Earnest suggested capture raids are not a change in strategy because U.S. forces have been conducting unilateral operations for some time. But the example that both he and Warren pointed to as precedent is the only publicly acknowledged offensive raid into Syria by U.S. military forces in the war against ISIS. In May, U.S. special operations forces entered Syria to capture a man known as Abu Sayyaf, whom Pentagon officials said helped direct ISIS’s financial operations. Instead, operators killed Sayyaf in a firefight and captured his wife, Nasrin As’ad Ibrahim, an Iraqi woman referred to as Umm Sayyaf. Ibrahim, the first known detainee in the war against ISIS, was held for months by the U.S. military in the Kurdish capital of Irbil, Iraq, before she was handed over to the Kurdish regional government.
Earnest echoed Carter and Joint Chiefs Chairman Gen. Joseph Dunford’s Tuesday testimony, emphasizing the importance of intelligence gathering in the new group’s mission, noting the information gleaned in the Sayyaf raid has been referred to as a “treasure trove.” A Defense Department official commented of the Yazidi woman captured with Ibrahim, “She was a freakin’ goldmine.”
“Their ability to go and scoop up paperwork and hard-drives and other information that can be critical to our ongoing efforts is a central part of this strategy,” Earnest said.
The administration explained the decision to ultimately hand over Ibrahim as due in part to logistical considerations of her prosecution, but it was also in deference to Baghdad. Iraqi authorities opposed U.S. prosecution because Ibrahim is an Iraqi citizen and Iraq’s constitution bans handing citizens to other countries’ authorities. But many of the ISIS leaders the group would capture in Syria are not Iraqi, a key difference.
For operations conducted in Syria, Warren acknowledged the process would likely unfold like the Sayyaf raid: stage outside Syria, enter, conduct the operation, exit Syria, likely back to Iraq with the detainee in tow, and “then able to work with the Iraqi authorities to conduct detention and follow-on operations.”
Then what?
The senior defense official said the question must be answered soon, because “we’re not equipped to do detention ops on our own.”
“If they’re going to try and capture somebody in Syria they’re going to have to have a plan for detention,” the official said. “There is no element of this thing to do that beyond short-term, a couple of people.” As for the size of the potential detention operation, the official continued, “I don’t know what we’re anticipating yet, but we want to have the all capability we need in theater.”
But where? The White House has pointed to other cases of terrorism suspects being captured abroad, transferred to U.S. authority, interrogated by American officials, and then brought to U.S. soil for charges, conviction, and imprisonment, as a potential model.

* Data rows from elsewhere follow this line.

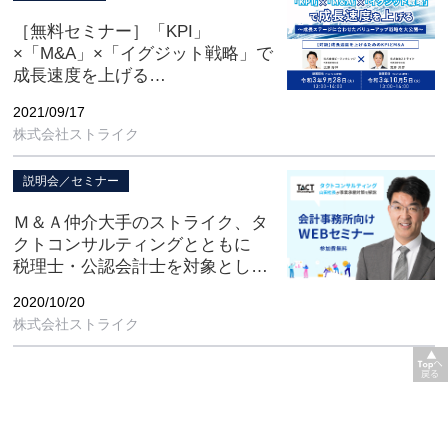
［無料セミナー］「KPI」
×「M&A」×「イグジット戦略」で
成長速度を上げる
【9/28（火）・10/5（火）開催】
2021/09/17
株式会社ストライク
説明会／セミナー
Ｍ＆Ａ仲介大手のストライク、タ
クトコンサルティングとともに
税理士・公認会計士を対象とした
WEBセミナーを11月に開催
2020/10/20
税理士が知っておくべき「事業承
株式会社ストライク
継対策」と「Ｍ＆Ａ支援」ノウハ
ウを解説する。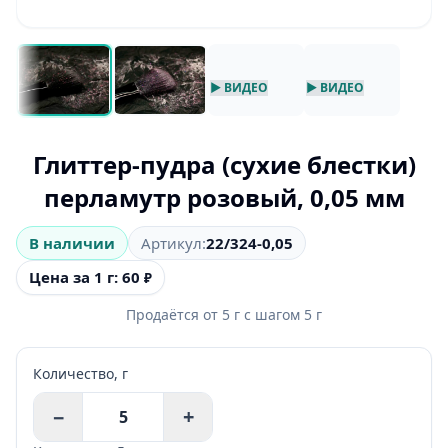
▶ ВИДЕО
▶ ВИДЕО
Глиттер-пудра (сухие блестки)
перламутр розовый, 0,05 мм
В наличии
Артикул:
22/324-0,05
Цена за 1 г: 60
₽
Продаётся от
5
г
с шагом
5
г
Количество,
г
−
+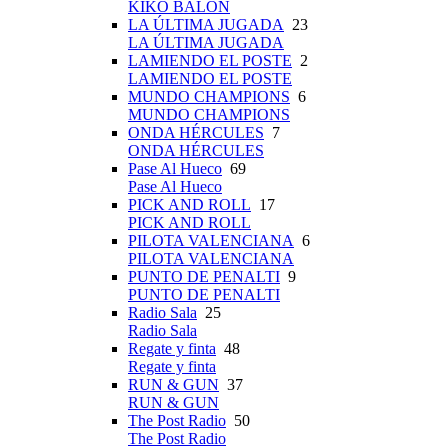
KIKO BALÓN
LA ÚLTIMA JUGADA
23
LA ÚLTIMA JUGADA
LAMIENDO EL POSTE
2
LAMIENDO EL POSTE
MUNDO CHAMPIONS
6
MUNDO CHAMPIONS
ONDA HÉRCULES
7
ONDA HÉRCULES
Pase Al Hueco
69
Pase Al Hueco
PICK AND ROLL
17
PICK AND ROLL
PILOTA VALENCIANA
6
PILOTA VALENCIANA
PUNTO DE PENALTI
9
PUNTO DE PENALTI
Radio Sala
25
Radio Sala
Regate y finta
48
Regate y finta
RUN & GUN
37
RUN & GUN
The Post Radio
50
The Post Radio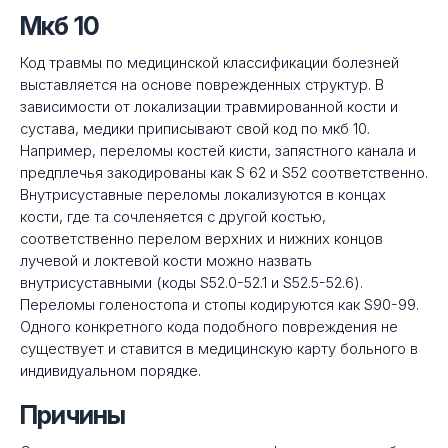
Мкб 10
Код травмы по медицинской классификации болезней
выставляется на основе поврежденных структур. В
зависимости от локализации травмированной кости и
сустава, медики приписывают свой код по мкб 10.
Например, переломы костей кисти, запястного канала и
предплечья закодированы как S 62 и S52 соответственно.
Внутрисуставные переломы локализуются в концах
кости, где та сочленяется с другой костью,
соответственно перелом верхних и нижних концов
лучевой и локтевой кости можно назвать
внутрисуставными (коды S52.0-52.1 и S52.5-52.6).
Переломы голеностопа и стопы кодируются как S90-99.
Одного конкретного кода подобного повреждения не
существует и ставится в медицинскую карту больного в
индивидуальном порядке.
Причины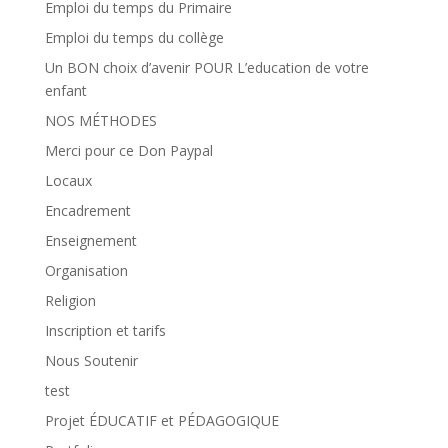
Emploi du temps du Primaire
Emploi du temps du collège
Un BON choix d’avenir POUR L’education de votre
enfant
NOS MÉTHODES
Merci pour ce Don Paypal
Locaux
Encadrement
Enseignement
Organisation
Religion
Inscription et tarifs
Nous Soutenir
test
Projet ÉDUCATIF et PÉDAGOGIQUE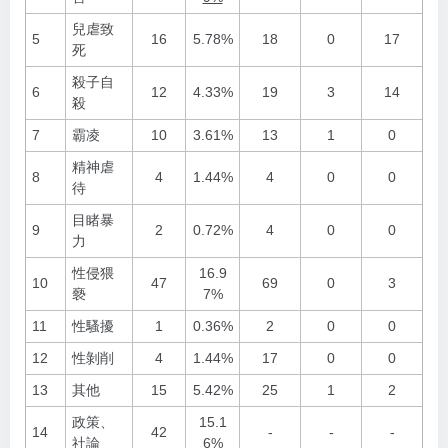
兒虐致
5
16
5.78%
18
0
17
死
殺子自
6
12
4.33%
19
3
14
殺
7
霸凌
10
3.61%
13
1
0
精神虐
8
4
1.44%
4
0
0
待
目睹暴
9
2
0.72%
4
0
0
力
性侵猥
16.9
10
47
69
0
3
褻
7%
11
性騷擾
1
0.36%
2
0
0
12
性剝削
4
1.44%
17
0
0
13
其他
15
5.42%
25
1
2
政策、
15.1
14
42
-
-
-
社論
6%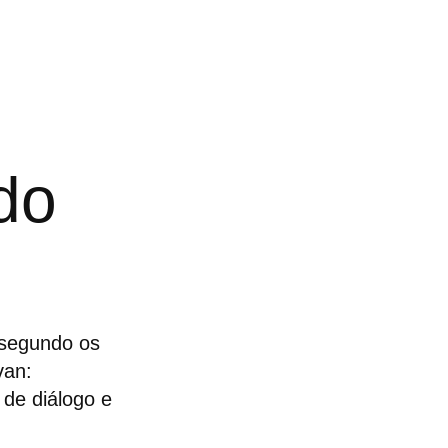
do
 segundo os
van:
 de diálogo e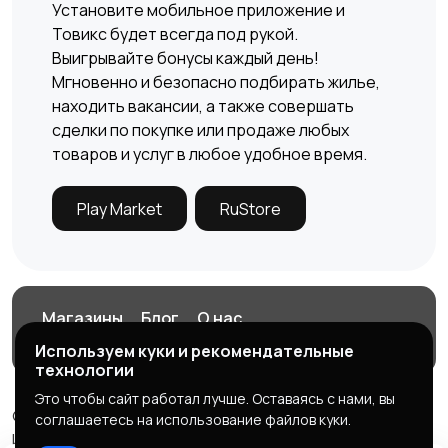
Установите мобильное приложение и
Товикс будет всегда под рукой.
Выигрывайте бонусы каждый день!
Мгновенно и безопасно подбирать жилье,
×
находить вакансии, а также совершать
сделки по покупке или продаже любых
товаров и услуг в любое удобное время.
Play Market
RuStore
Магазины
Блог
О нас
Заберите ваш бонус!
Служба поддержки
Используем куки и рекомендательные
технологии
Крутите колесо фортуны и выигрывайте бонус каждый
Это чтобы сайт работал лучше. Оставаясь с нами, вы
день!
© 2026 Tovix.ru - Твой рынок в кармане
соглашаетесь на использование файлов куки.
ИНН 560104125359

The Justice Department had begun to build a case against Ibrahim, who was interrogated by the High Value Interrogation Group, or HIG, a special team of officials from the FBI, CIA and Pentagon, before being released. The HIG was created by the Obama administration to put U.S. interrogation on better footing after the torture scandals of the Bush administration and to more effectively create federal terrorism cases. The HIG will interrogate a detainee for intelligence value, but only information gleaned after a detainee has been given access to a lawyer can be used to build a court case.
On Wednesday Earnest said he wouldn’t rule U.S. prosecution out for the new group of detainees under the expeditionary force.
“In some cases, these expeditionary operations will be carried out against individuals that do pose a specific threat to the United States or our allies or our interests, and that could open them up to being part of the criminal justice system here. So I certainly wouldn't rule that out,” he said. “But again, it's hard to talk about these sort of in the abstract.”
The president must provide clarity soon under the defense policy bill he signed last Wednesday. It gives Obama 90 days to submit a “comprehensive detention strategy” for current and future detainees held under the authorization for the use of military force “pending the end of hostilities.”
Earnest emphasized Wednesday the U.S. would not add detainees to the military prison at Guantanamo Bay, Cuba.